Does anyone run a headlamp on a Fox Proframe. Or any full face with the large visor? I'm thinking it's not going to work because the visor(s) point to far up, right?


----------



## Outbound (Aug 23, 2017)

It'll be easy enough to stick a gopro mount on the top of the helmet. Would just put it a little more forward than typical to clear the visor.


----------



## JNKER (Feb 19, 2016)

Because the visor basically points up and not really forward, putting it closer doesn’t help.


----------



## Cat-man-do (May 16, 2004)

JNKER said:


> Because the visor basically points up and not really forward, putting it closer doesn't help.

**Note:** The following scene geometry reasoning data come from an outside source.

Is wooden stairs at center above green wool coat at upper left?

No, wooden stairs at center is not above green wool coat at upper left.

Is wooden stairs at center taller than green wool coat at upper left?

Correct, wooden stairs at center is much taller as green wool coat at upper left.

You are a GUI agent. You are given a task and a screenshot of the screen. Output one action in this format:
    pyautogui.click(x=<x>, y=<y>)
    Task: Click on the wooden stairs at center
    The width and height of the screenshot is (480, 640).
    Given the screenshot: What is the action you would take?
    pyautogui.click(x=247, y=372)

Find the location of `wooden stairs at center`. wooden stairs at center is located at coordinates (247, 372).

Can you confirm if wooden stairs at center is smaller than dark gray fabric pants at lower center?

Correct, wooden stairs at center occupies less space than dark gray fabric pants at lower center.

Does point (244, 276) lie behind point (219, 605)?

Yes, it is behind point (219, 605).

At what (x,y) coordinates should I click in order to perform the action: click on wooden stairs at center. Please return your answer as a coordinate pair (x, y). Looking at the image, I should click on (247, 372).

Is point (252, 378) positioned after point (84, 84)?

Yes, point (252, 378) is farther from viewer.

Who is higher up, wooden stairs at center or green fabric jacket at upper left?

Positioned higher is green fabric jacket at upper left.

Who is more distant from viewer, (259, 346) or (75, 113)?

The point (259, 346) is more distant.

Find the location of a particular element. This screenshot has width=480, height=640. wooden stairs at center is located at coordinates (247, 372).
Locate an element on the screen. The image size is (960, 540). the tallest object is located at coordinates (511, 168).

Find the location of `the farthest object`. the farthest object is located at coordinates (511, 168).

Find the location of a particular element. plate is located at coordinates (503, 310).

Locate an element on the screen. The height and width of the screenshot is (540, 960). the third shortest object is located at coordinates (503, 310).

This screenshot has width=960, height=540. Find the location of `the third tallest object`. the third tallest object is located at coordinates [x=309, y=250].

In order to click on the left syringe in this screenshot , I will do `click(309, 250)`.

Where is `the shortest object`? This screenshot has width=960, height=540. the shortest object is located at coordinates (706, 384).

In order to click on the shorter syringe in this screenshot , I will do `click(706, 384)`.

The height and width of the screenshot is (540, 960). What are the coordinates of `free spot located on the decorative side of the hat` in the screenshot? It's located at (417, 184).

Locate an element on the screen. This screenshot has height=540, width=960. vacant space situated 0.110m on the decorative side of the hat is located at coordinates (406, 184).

A photo would help others see just exactly what you are dealing with. Some helmets just don't make good helmets for night riding. You might just have to consider using another helmet. I'm sure there must be good full face helmets that can accommodate a nice Gopro mount for using a helmet lamp.

Just doing a quick look-see on the web the Bell Super MIPS 3R looks like a good choice. Chin bar is removable not to mention the visor looks more adjustable. Add to that it includes a break-away camera mount ...which I may add may accommodate a helmet lamp if it is Gopro compatible.

Oh, BTW I did look up your helmet and I see exactly what you are dealing with. That is the strangest configuration for a visor I've ever seen.


----------



## Vancbiker (May 25, 2005)

Cat-man-do said:


> ......Oh, BTW I did look up your helmet and I see exactly what you are dealing with. That is the strangest configuration for a visor I've ever seen.


I'd agree. The visor being so high seems to me that it would not work well as a visor. I think it is more of a form over function choice there.


----------



## JNKER (Feb 19, 2016)

True. I have a non-full face helmet, too. Thanks for the help.


----------



## MRMOLE (May 31, 2011)

This is how Giro does it on their similar purposed Switchblade helmet. 
Mole


----------



## Cat-man-do (May 16, 2004)

How could you put that much weight on the very tip of visor and either not have it bounce all over the place or just make the visor move around. ( assuming you have a good size light sitting on the mount ) Of course if it works forget what I just said.



Vancbiker said:


> I'd agree. The visor being so high seems to me that it would not work well as a visor. I think it is more of a form over function choice there.


Heck, who knows...maybe it was their intention for the visor to act as an air scoop. Yes, yes...funnel more air toward the face of the rider....of course the rider might end up scraping bugs out of his eyes or coughing up some extra dust from the rider in front but what the hey...


----------



## MRMOLE (May 31, 2011)

I saw some Gopro footage using that mount setup which looked stable so would think a normal lighthead should be fine especially on the fox helmet (with a similar mount) since it is more solidly mounted than the pictured Giro visor. Also noticed most of the enduro style helmets had that high visor and a few were pictured with googles resting in the area below the visor so that may be why those helmet are designed that way.
Mole


----------



## scar (Jun 2, 2005)

Sitting on the table, I agree full face helmets looks ridiculous, but when wearing, the chin bar sits much lower than when sitting on a table









Bell Super 3 works good also









****


----------